Supplied passage
-----

GIS implementations grew in size and complexity throughout the 1990s.

Organizational GIS Evolution

GIS started on the user desktops and evolved to support GIS workgroup operations with department-level file servers. A majority of the GIS community is currently supported by department-level GIS operations. Figure 2a-1 provides an overview of department-level GIS architecture.

Figure 2a-1

Figure 2a-1 Departmental GIS

As GIS evolved within a typical organization, several departments had local GIS operations that required data resources from other departments. The organization's wide area network (WAN) became a way of sharing data between department servers. Data standardization and integrity issues surfaced within the organization since data was developed and managed from different department-level sources.

The initial Spatial Database Engine (ArcSDE) release in the mid 1990s supported the first GIS enterprise data warehouse operations, and many organizations shared GIS data resources from a central ArcSDE data warehouse. GIS responsibilities were assigned within IT departments to consolidate enterprise-wide GIS data and establish common data standards across the organization. The enterprise data warehouse provided a reliable shared GIS data source for departments throughout the organization. This was a very common migration path taken by most local government GIS operations.

Figure 2-3 provides an overview of the organizational architecture alternatives.

Figure 2a-2 Organizational GIS

The electric and gas utilities started using GIS in the early 1990s to support management of their power distribution facilities. Most implementations were supported by a central database. Remote users were supported with terminal access to application compute servers (terminal servers) located in the central computer facility with the GIS database.

Many organizations today are moving their geospatial data from department file-based GIS database environments to a common central enterprise geodatabase and providing terminal client access to centrally managed server environments. Departments retain responsibility for their data resources, updating and maintaining data through terminal access to central ArcGIS Desktop applications. The central IT computer center supports the general administration tasks of data backups, operating system upgrades, platform administration, and so forth. Users throughout the organization enjoy browser access to published Web services over the intranet. The complexity and sophistication of the geodatabase for central administration and support make centralized servers the most productive alternative for most organizations.

-----

Supplied information
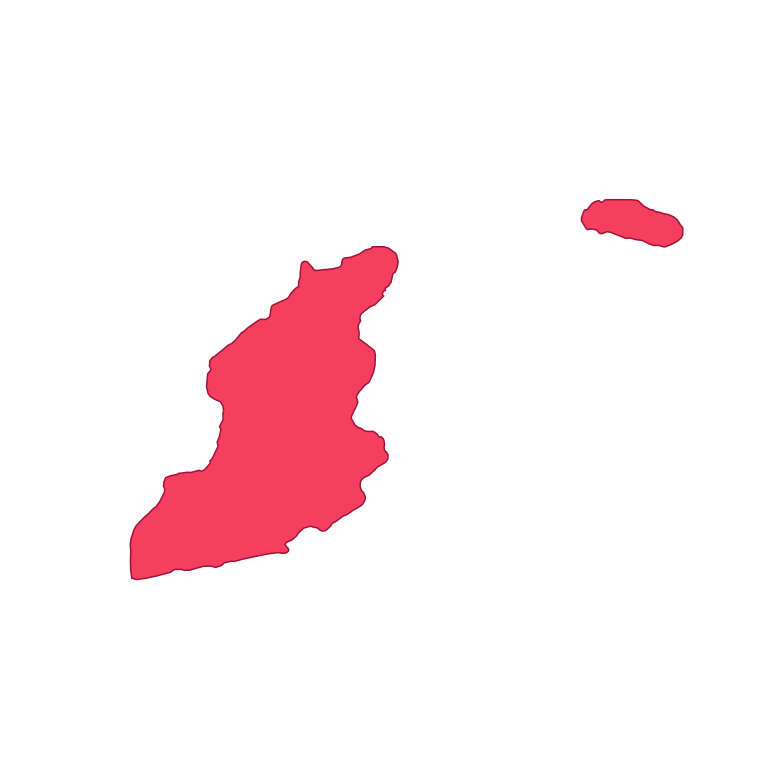 outline of Tinian, Tinian, Northern Mariana Islands, rotated 216°
{"feature_id": "39175420B24162802066299", "entity_name": "Tinian", "entity_type": "district", "adm_level": 2, "iso_a3": "MNP", "parent_name": "Northern Mariana Islands", "parent_adm1": "Tinian", "projection": "albers", "projection_center": [145.616, 14.971], "detail": "fine", "context": "isolated", "style": "filled", "palette": "rose", "viewbox_px": 768, "rotation_deg": 216, "n_neighbors": 0, "source": "geoboundaries", "source_scale": "gbopen_adm2", "svg_char_len": 4364}
<svg xmlns="http://www.w3.org/2000/svg" viewBox="0 0 768 768"><g transform="rotate(216 384 384)"><path d="M330.6,274.4L331.0,278.3L332.1,281.0L333.7,282.4L334.8,283.0L336.8,284.1L339.9,284.7L342.6,286.6L344.4,288.9L345.6,291.4L345.9,293.5L345.2,296.7L342.4,301.6L340.8,310.1L340.6,312.9L336.8,321.4L336.8,325.5L339.0,329.0L341.6,330.2L344.6,330.6L346.6,332.7L348.0,335.4L349.9,337.5L352.3,339.2L355.0,339.6L355.7,339.1L357.3,338.2L359.5,339.3L363.4,339.5L365.4,339.0L366.7,338.0L369.4,336.0L372.3,334.7L377.3,334.5L378.6,333.6L383.3,333.8L390.0,336.8L391.5,339.1L392.1,342.7L392.4,344.4L393.5,350.2L394.4,353.6L396.2,355.4L398.1,356.6L399.3,358.6L399.5,363.1L399.3,365.8L398.9,371.3L398.0,373.9L397.4,375.5L397.3,377.6L397.7,379.6L399.3,387.2L400.6,390.1L402.2,393.7L408.0,402.4L411.4,405.3L421.7,405.8L422.1,405.8L431.1,405.8L433.8,410.4L438.6,415.0L439.7,417.9L440.0,421.3L441.5,422.4L442.7,423.8L443.1,425.2L443.6,426.2L443.4,428.9L440.5,438.6L438.0,442.7L436.0,455.0L438.0,455.4L439.1,458.4L437.8,460.5L439.4,462.6L438.0,465.8L438.0,470.2L441.6,478.4L440.7,481.2L441.8,485.8L444.3,491.1L449.0,495.2L449.4,495.5L451.4,496.6L460.1,496.6L462.9,495.6L465.0,494.8L474.1,488.1L474.1,486.0L478.1,481.0L480.3,474.8L485.2,467.2L489.9,462.8L490.7,461.5L490.5,459.8L489.9,457.9L488.3,455.4L488.5,452.8L489.1,451.9L489.7,451.2L492.8,447.5L493.4,446.7L495.4,445.2L497.4,443.2L498.9,442.0L499.4,441.6L501.3,439.8L504.8,436.6L505.7,435.9L506.5,435.6L507.3,435.4L508.0,435.4L509.2,435.6L510.0,436.1L517.9,437.7L519.8,436.8L520.7,436.4L521.7,433.8L521.0,431.7L517.9,426.1L517.7,425.7L514.5,420.9L513.1,416.3L510.5,413.0L510.3,412.8L510.4,412.6L511.5,410.1L512.1,407.0L512.6,402.4L512.1,398.4L512.6,396.1L513.8,393.7L515.2,391.4L517.4,387.6L520.3,382.4L520.6,380.9L520.0,379.6L519.5,378.2L518.7,376.4L517.6,374.6L517.5,374.4L516.4,372.2L516.2,370.1L517.0,368.1L517.9,366.4L519.6,365.3L521.7,364.0L523.3,360.9L524.9,356.3L526.3,352.0L527.4,348.6L528.2,344.7L529.5,341.2L529.9,332.6L531.0,327.3L532.2,325.2L533.0,323.3L533.7,320.7L534.6,316.7L535.2,314.7L537.5,306.1L538.3,304.8L538.6,300.4L535.7,295.8L532.3,293.9L532.6,288.6L526.1,277.6L520.8,273.0L517.4,271.8L512.3,272.1L505.9,273.5L501.2,271.4L497.9,267.9L497.0,265.4L493.2,260.6L492.1,253.0L489.2,251.3L486.1,244.4L485.5,241.6L484.9,239.1L481.6,236.1L479.2,222.6L479.6,219.3L478.0,218.0L478.7,209.9L480.3,206.0L482.9,205.5L488.3,198.8L490.7,197.4L497.6,191.0L498.1,189.4L503.1,183.9L505.5,179.7L504.5,175.4L502.5,171.9L499.5,170.0L498.1,167.5L496.3,157.1L496.3,150.5L497.4,147.7L498.3,140.8L499.8,134.3L501.2,123.7L500.5,118.7L497.8,110.4L494.7,104.6L490.9,100.3L485.4,92.2L479.8,84.8L473.8,78.6L469.1,80.5L466.2,83.3L462.9,86.4L455.6,94.5L451.6,99.4L446.2,106.0L444.7,110.6L439.3,114.8L438.6,115.0L436.7,115.7L436.0,115.9L431.8,119.1L429.2,122.5L427.9,124.1L423.1,130.2L417.3,134.8L412.4,136.7L408.9,141.5L408.0,145.6L403.1,151.2L400.9,152.3L396.0,158.5L385.3,170.5L385.2,170.6L377.9,178.5L374.1,182.0L370.7,185.3L367.5,186.9L365.1,188.6L364.0,189.5L363.5,190.8L363.1,192.5L363.7,194.0L365.7,194.9L367.5,195.1L368.2,195.4L368.7,195.6L369.8,196.4L370.0,198.3L368.8,200.2L366.6,204.4L365.5,209.9L365.7,212.7L364.4,220.0L360.9,224.5L360.3,225.4L359.9,225.8L356.3,226.9L356.2,226.9L353.5,228.4L350.5,228.2L347.9,228.4L345.6,230.3L344.5,233.0L343.8,237.8L343.9,241.2L342.1,244.7L339.2,253.9L337.5,256.0L335.7,260.8L334.8,263.9L333.2,267.0L331.9,270.1L331.1,272.1L330.6,274.4ZM229.4,677.2L230.1,680.4L234.3,686.2L237.0,686.6L243.0,689.2L248.1,689.4L249.5,689.1L253.7,688.2L257.0,686.6L259.6,685.6L261.7,685.0L264.2,683.8L265.3,683.3L266.2,682.9L267.4,683.1L269.1,682.9L270.3,681.9L271.9,681.4L275.6,681.0L278.7,680.6L285.3,681.6L287.0,681.3L287.3,681.3L292.4,678.3L308.9,666.4L313.4,662.9L313.7,661.4L314.2,659.8L314.8,659.1L314.9,658.8L315.5,658.6L316.5,658.6L317.3,658.8L317.8,658.8L320.5,655.6L321.8,651.9L322.1,646.6L321.8,645.6L322.2,644.8L322.4,644.2L323.2,643.5L323.8,642.8L324.0,641.8L322.1,634.8L320.1,632.1L312.2,628.7L310.3,628.4L308.9,629.8L306.7,631.8L302.7,633.4L301.0,633.2L298.4,632.6L296.7,633.2L295.4,634.6L293.7,637.4L293.1,638.3L292.7,638.5L292.4,638.6L290.0,639.9L285.1,641.1L274.0,644.0L270.6,646.8L264.6,649.1L259.7,651.9L251.7,653.2L247.3,654.6L244.8,656.4L243.2,657.6L239.5,659.0L238.2,659.5L237.0,660.3L233.0,666.8L230.3,672.8L229.4,677.2Z" fill="#f43f5e" stroke="#9f1239" stroke-width="1.5"/></g></svg>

-----

Aim
Rewrite the stretch of the text on GIS evolution from "The initial Spatial" through "government GIS operations.", putting "data repository" in place of "data warehouse". Rely only on the text on GIS evolution.

Task answer
The initial Spatial Database Engine (ArcSDE) release in the mid 1990s supported the first GIS enterprise data repository operations, and many organizations shared GIS data resources from a central ArcSDE data repository. GIS responsibilities were assigned within IT departments to consolidate enterprise-wide GIS data and establish common data standards across the organization. The enterprise data repository provided a reliable shared GIS data source for departments throughout the organization. This was a very common migration path taken by most local government GIS operations.